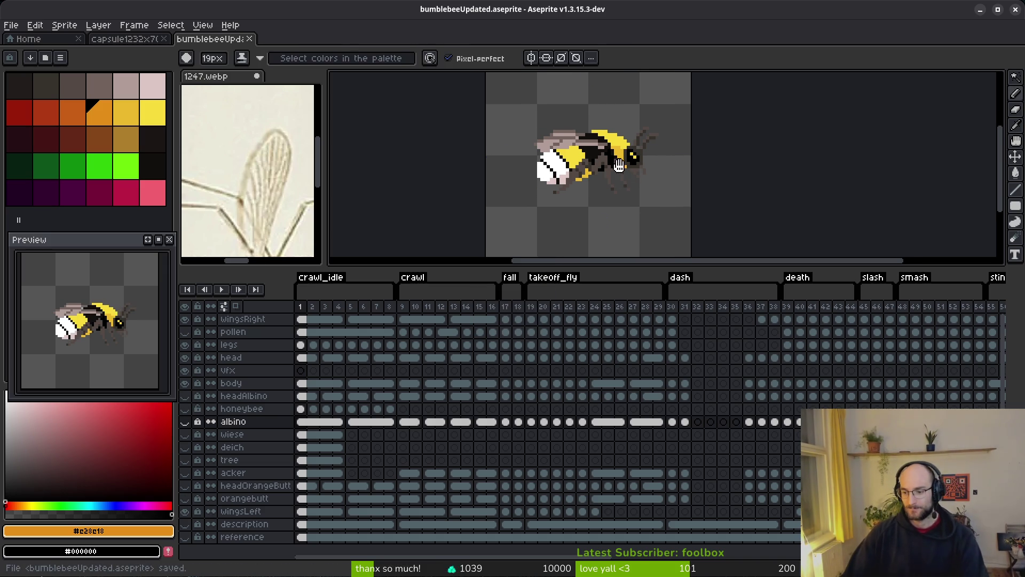
pyautogui.moveTo(630, 176); pyautogui.dragTo(620, 167)
pyautogui.click(249, 38)
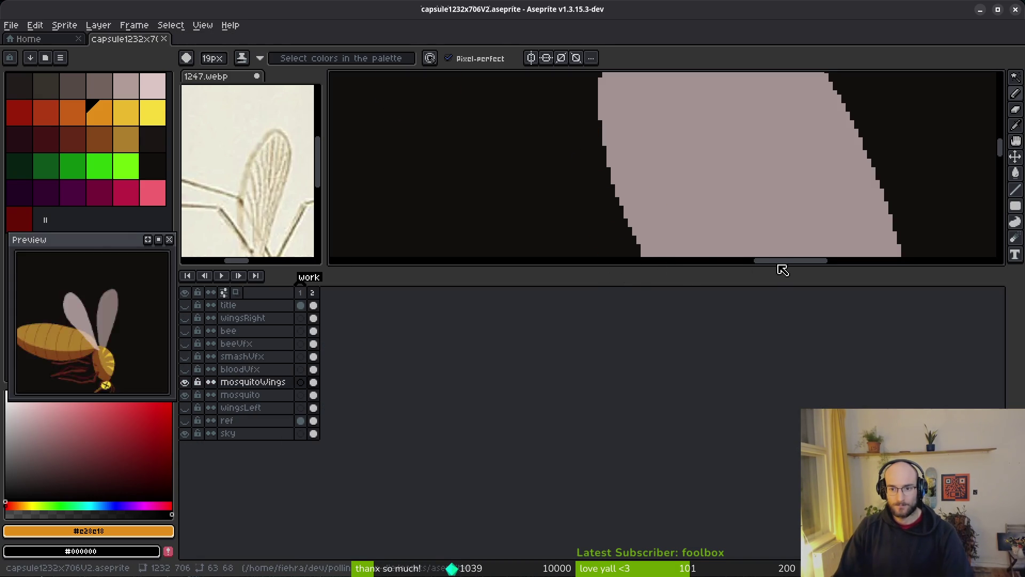
# Step: Enlarge the canvas area, frame the whole mosquito and pick the pale pink swatch
pyautogui.moveTo(773, 266)
pyautogui.mouseDown()
pyautogui.moveTo(750, 436)
pyautogui.moveTo(753, 416)
pyautogui.mouseUp()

▸ **Your objective**
Set down every entry above without alteration, but print no images.

▸ **Your response**
pyautogui.moveTo(630, 176); pyautogui.dragTo(620, 167)
pyautogui.click(249, 38)
# Step: Enlarge the canvas area, frame the whole mosquito and pick the pale pink swatch
pyautogui.moveTo(773, 266)
pyautogui.mouseDown()
pyautogui.moveTo(750, 436)
pyautogui.moveTo(753, 416)
pyautogui.mouseUp()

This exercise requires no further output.